There was a Granites circuit to follow, but it was too short, so we went off piste and climbed to get a better view. There were goat scats everywhere, but the only ones we spotted were a long way away. Are there that many ferals in the National Park?
On the way back to the Hungerford Road we espied some water through trees. This small waterhole had more wildlife than we'd seen at The Granites. Birds were flitting (female and male White-browed Woodswallows, below) and frogs were croaking but hiding as usual.
I was reminded of the Lakes we hadn't seen, and there was faintly annoying evidence of a vehicle having recently been down the track.
I'd asked the ranger how the bilbies were doing in their 25-square-kilometre predator-proof enclosure within Currawinya. We learned about this in Charleville last year. I knew its location is kept secret, and was not expecting to go there, but I was hoping for a slightly less vague report about their welfare. In the pub later that day I received disquieting news from the locals, that feral cats can easily scale the fence, and that the bilbies are not thriving at all. Since I've been back I called the Save the Bilby Fund (http://www.savethebilbyfund.com) and chatted to CEO Kevin Bradley to get the lowdown.

The bilbies' enclosure was opened in 2001 and supplied with animals from Charleville's breeding programme. Within ten years the fence had been compromised by corrosion following floods, which coincided with a feral cat explosion. Bilby numbers plummeted. Kevin is confident there are still some there, and he will hopefully know for sure within weeks, when a survey is carried out in late October. I will report back. The efforts of protectors of this endangered desert-dweller exemplify serious problems faced by conservationists across Australia. There is a wide-ranging debate to be had.

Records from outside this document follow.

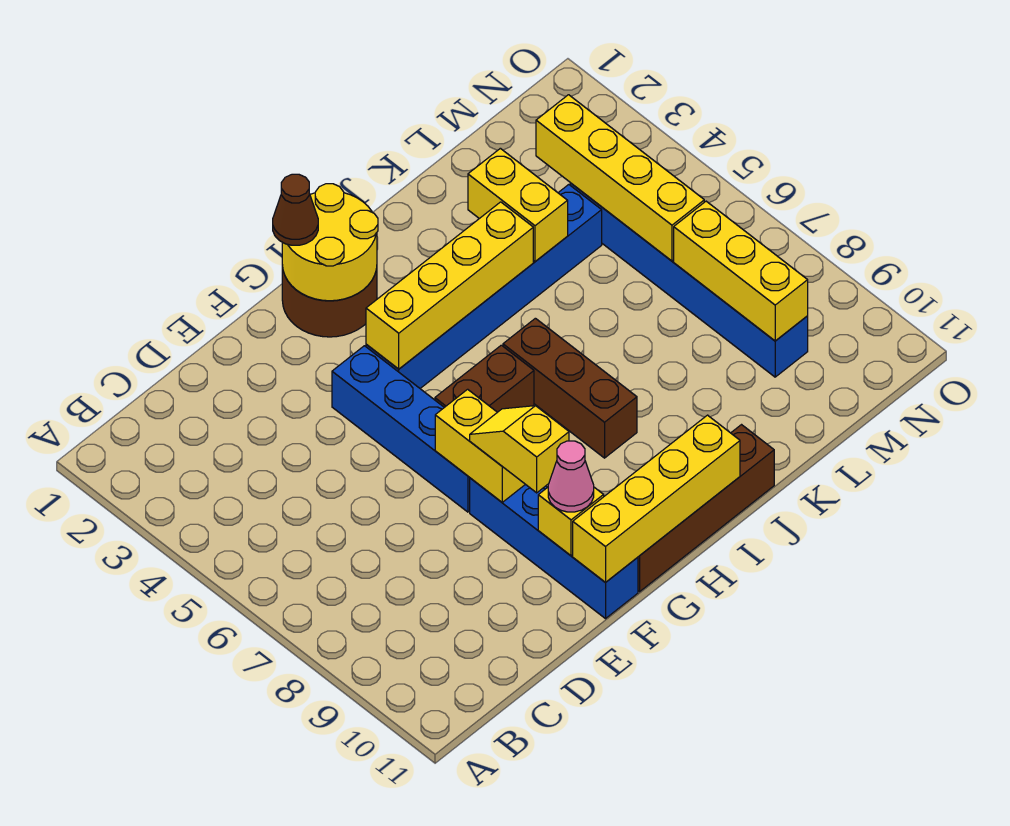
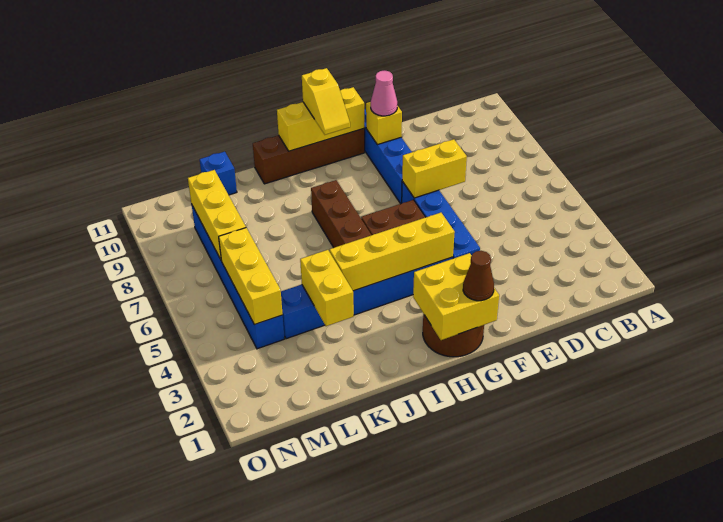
yellow 1x2 brick [435,389,525,502] -> yellow 1x2 brick turned to [402,139,467,198]
yellow 1x2 slope [470,406,569,493] -> yellow 1x2 slope moved to [302,68,350,135]
yellow 1x4 brick [573,415,740,583] -> yellow 1x3 brick [277,87,364,151]
yellow 2x2 round brick [282,184,378,301] -> yellow 2x2 brick [413,253,499,340]
none -> blue 1x1 brick [200,152,237,195]
yellow 1x4 brick [536,95,704,261] -> yellow 1x3 brick [219,228,283,325]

Hungerford has few inhabitants these days and most of them are not young. The town grew from a customs post on the Queensland-New South Wales border: it was also on a stock route by the Paroo River. Unbelievably, the first hotel survives from 1874: unsurprisingly, the Royal Mail Hotel is also the post office. The accommodation was primitive – don't expect an ensuite – but the photo ops more than compensated for my reluctance to shower. We ate in the bar, where three locals gather at around about five o'clock most days, for an hour or so before turning in. We continued chatting to Graham, our host, for a while longer. 

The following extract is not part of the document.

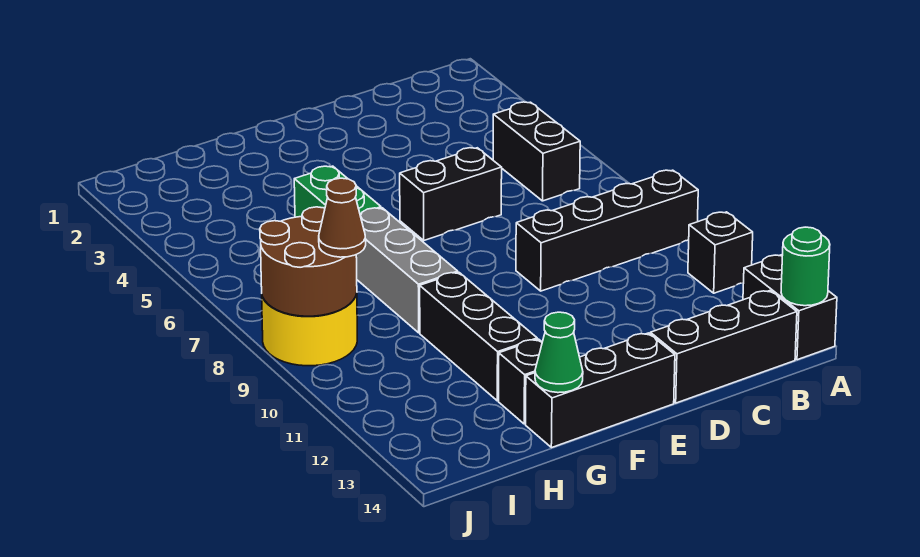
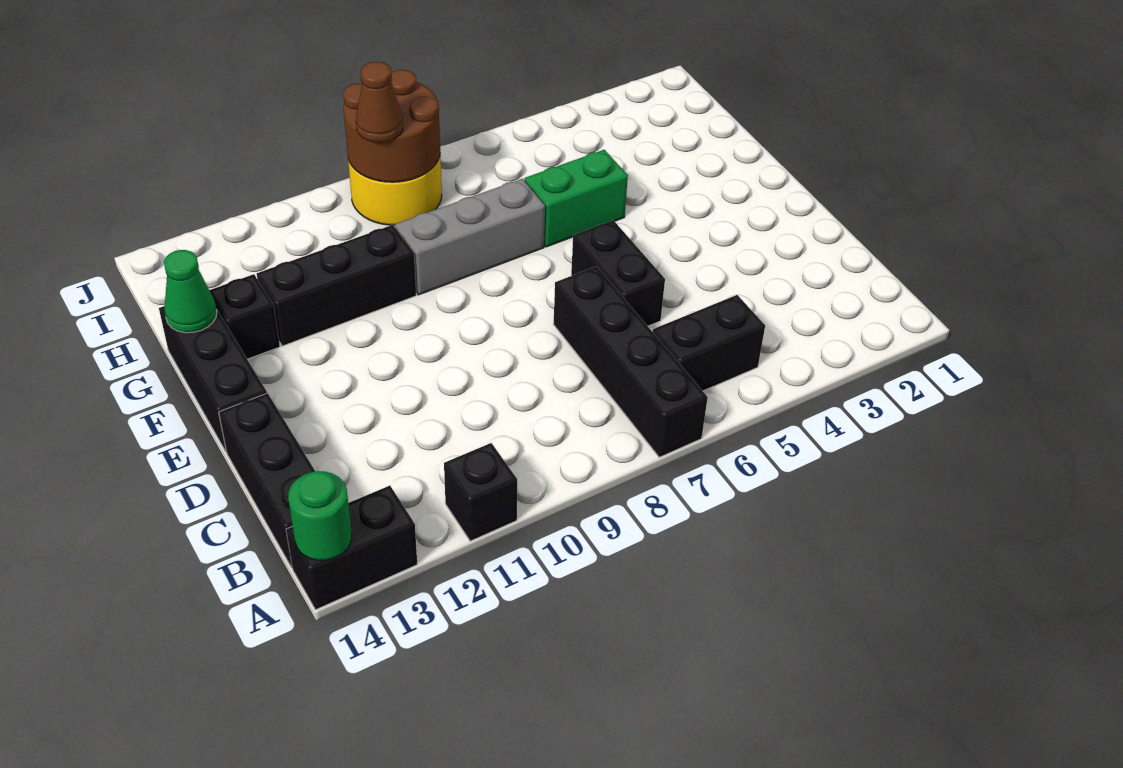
black 1x4 brick [516,170,698,291] -> black 1x4 brick moved to [554,266,708,457]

And then we walked through the border gate and into New South Wales to get away from lights in order to view a magnificent sky. I learned only yesterday that the Australian Outback sky presents the most stars you will see anywhere in the world. This is a combination of more stars being visible from the southern hemisphere and a relative lack of light or pollution. I guess I take for granted now the fact that, on a clear night and away from coastal civilisation, the Milky Way is so dense you can't make out individual components. It's as if a thick band of white cloud lay across the sky. I also learned (from Dr Karl on the ABC) that this is the place to see clearly the sun rise above and set below the horizon line without interference from atmospheric haze, smog or cloud. 
We turned in early so as to make a prompt start the next day. The toilet was some way off our room, and I had no intention of having a wander in the middle of the night. Mind over matter. Contrary to all our expectations, I slept like a log until first light.